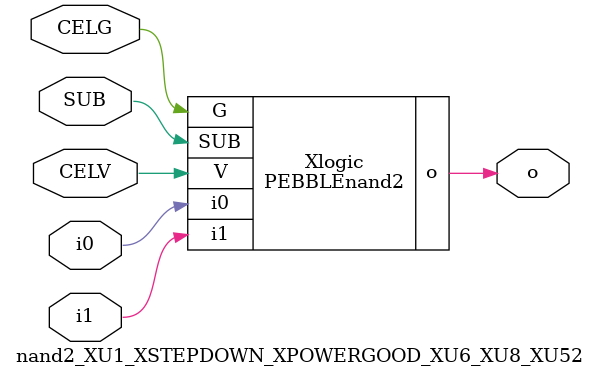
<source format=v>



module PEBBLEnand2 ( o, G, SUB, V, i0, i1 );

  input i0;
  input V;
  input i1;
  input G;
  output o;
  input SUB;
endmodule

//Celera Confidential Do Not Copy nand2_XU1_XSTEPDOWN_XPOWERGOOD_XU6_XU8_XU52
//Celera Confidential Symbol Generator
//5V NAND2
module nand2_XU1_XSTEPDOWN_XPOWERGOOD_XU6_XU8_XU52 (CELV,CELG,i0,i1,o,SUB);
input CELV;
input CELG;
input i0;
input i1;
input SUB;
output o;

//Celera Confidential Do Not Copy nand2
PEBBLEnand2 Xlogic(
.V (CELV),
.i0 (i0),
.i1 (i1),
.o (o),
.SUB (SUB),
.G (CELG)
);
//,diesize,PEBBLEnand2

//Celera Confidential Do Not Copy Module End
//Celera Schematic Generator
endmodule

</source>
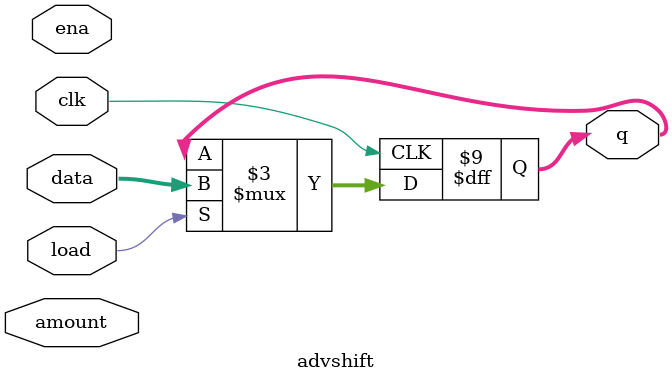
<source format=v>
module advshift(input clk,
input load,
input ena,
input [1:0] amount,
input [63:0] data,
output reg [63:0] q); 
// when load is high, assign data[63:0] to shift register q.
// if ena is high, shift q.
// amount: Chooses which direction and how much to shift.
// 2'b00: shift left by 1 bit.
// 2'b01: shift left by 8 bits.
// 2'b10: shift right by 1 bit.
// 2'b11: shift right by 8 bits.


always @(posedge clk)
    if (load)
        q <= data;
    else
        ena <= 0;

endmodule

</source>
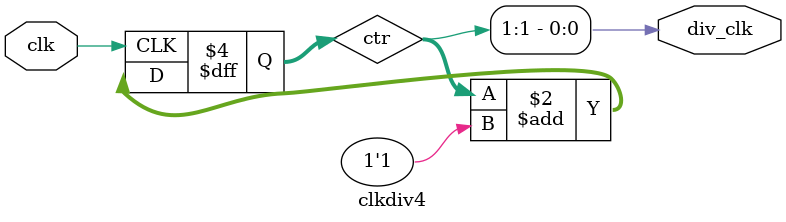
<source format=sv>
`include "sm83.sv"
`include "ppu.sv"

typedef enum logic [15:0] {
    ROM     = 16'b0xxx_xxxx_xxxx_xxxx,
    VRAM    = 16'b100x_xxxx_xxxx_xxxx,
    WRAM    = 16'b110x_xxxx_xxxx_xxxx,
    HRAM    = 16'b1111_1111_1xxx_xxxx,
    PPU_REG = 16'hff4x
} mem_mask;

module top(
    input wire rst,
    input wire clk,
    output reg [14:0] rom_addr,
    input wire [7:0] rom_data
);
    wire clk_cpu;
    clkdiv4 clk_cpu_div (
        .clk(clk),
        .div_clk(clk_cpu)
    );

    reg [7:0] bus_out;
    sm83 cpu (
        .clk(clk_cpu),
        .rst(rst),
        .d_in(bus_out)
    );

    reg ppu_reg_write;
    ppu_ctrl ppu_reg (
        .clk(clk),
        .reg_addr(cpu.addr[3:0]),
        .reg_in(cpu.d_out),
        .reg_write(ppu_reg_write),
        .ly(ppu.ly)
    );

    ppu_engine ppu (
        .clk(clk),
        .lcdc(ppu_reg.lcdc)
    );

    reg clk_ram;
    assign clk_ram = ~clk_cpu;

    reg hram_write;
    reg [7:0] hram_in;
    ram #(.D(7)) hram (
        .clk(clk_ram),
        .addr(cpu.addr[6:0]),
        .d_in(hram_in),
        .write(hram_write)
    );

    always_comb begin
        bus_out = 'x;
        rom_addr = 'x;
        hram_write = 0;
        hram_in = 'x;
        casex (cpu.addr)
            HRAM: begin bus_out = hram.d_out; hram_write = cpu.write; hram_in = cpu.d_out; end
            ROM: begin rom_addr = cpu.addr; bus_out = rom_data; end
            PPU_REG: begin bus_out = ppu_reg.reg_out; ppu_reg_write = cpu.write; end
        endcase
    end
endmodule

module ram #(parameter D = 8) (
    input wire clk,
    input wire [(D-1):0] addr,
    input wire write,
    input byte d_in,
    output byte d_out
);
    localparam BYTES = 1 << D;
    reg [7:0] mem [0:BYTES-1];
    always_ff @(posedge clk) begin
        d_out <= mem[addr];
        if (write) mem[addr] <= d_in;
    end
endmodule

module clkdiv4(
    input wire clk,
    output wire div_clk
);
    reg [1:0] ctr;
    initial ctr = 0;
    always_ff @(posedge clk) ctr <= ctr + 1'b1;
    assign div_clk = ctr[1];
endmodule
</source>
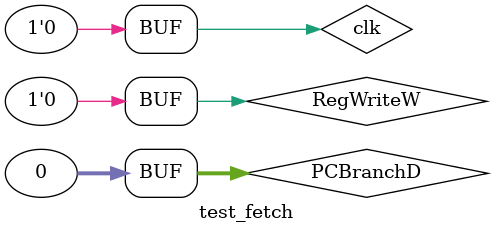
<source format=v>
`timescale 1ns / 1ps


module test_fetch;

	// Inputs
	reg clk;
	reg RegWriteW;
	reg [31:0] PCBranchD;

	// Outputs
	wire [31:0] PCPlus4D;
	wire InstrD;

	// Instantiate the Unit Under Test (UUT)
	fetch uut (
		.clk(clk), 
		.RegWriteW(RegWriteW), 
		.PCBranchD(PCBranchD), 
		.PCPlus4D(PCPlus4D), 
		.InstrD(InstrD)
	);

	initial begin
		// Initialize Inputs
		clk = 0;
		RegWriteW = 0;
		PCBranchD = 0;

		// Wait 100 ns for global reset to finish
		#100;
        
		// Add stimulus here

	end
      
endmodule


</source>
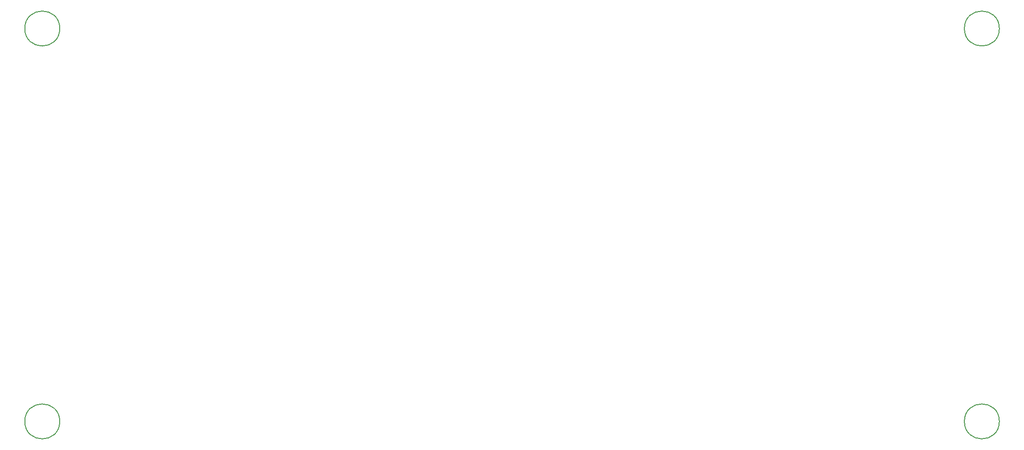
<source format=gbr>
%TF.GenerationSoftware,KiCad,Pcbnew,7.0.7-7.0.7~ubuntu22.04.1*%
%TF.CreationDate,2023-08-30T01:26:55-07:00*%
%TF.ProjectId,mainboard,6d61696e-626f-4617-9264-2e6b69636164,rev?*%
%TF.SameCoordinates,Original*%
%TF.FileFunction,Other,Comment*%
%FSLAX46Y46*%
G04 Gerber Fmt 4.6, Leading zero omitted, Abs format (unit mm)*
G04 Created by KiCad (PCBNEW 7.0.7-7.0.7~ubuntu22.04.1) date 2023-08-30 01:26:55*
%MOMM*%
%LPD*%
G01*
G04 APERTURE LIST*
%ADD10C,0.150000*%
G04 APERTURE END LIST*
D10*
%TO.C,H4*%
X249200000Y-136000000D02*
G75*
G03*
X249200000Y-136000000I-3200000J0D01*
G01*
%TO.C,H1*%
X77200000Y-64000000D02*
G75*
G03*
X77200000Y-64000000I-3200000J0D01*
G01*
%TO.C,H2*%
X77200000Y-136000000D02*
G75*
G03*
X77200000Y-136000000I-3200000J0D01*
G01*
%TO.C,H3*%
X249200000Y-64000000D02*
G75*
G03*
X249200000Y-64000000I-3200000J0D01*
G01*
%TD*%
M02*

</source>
###
**Required action:**
Filter the records for the word "begin" and show every line that has it.

**Answer area:**
    always_comb begin
            HRAM: begin bus_out = hram.d_out; hram_write = cpu.write; hram_in = cpu.d_out; end
            ROM: begin rom_addr = cpu.addr; bus_out = rom_data; end
            PPU_REG: begin bus_out = ppu_reg.reg_out; ppu_reg_write = cpu.write; end
    always_ff @(posedge clk) begin
	initial begin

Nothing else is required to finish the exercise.